Please count the lines in the rows below that contain the string "What". Case counts, so give only the number of lines where it appears with that exact capitalization.

** Entries supplied **

········

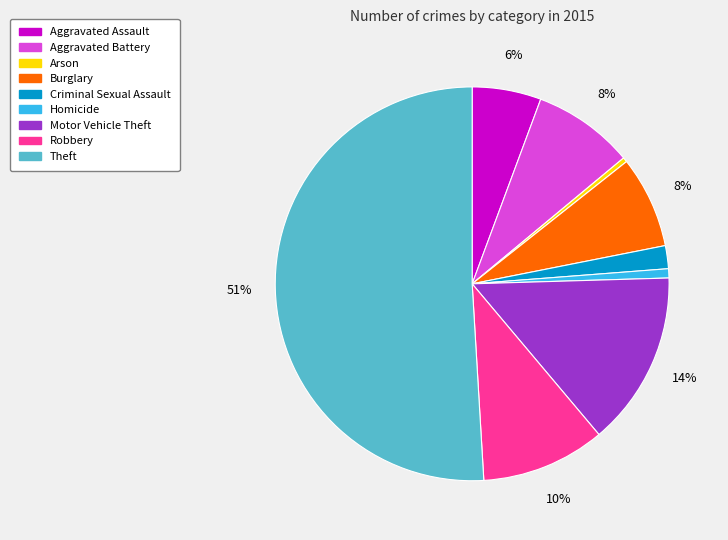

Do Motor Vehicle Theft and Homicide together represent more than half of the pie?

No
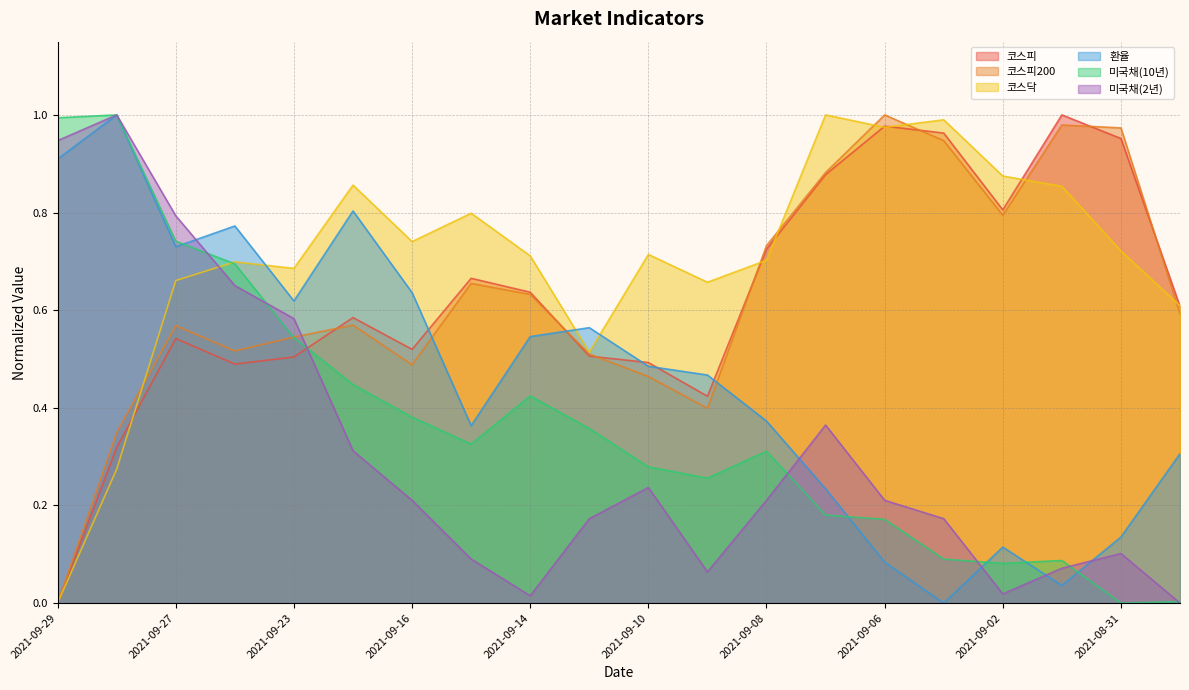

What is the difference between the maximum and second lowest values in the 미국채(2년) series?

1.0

········

** Completed exercise **
1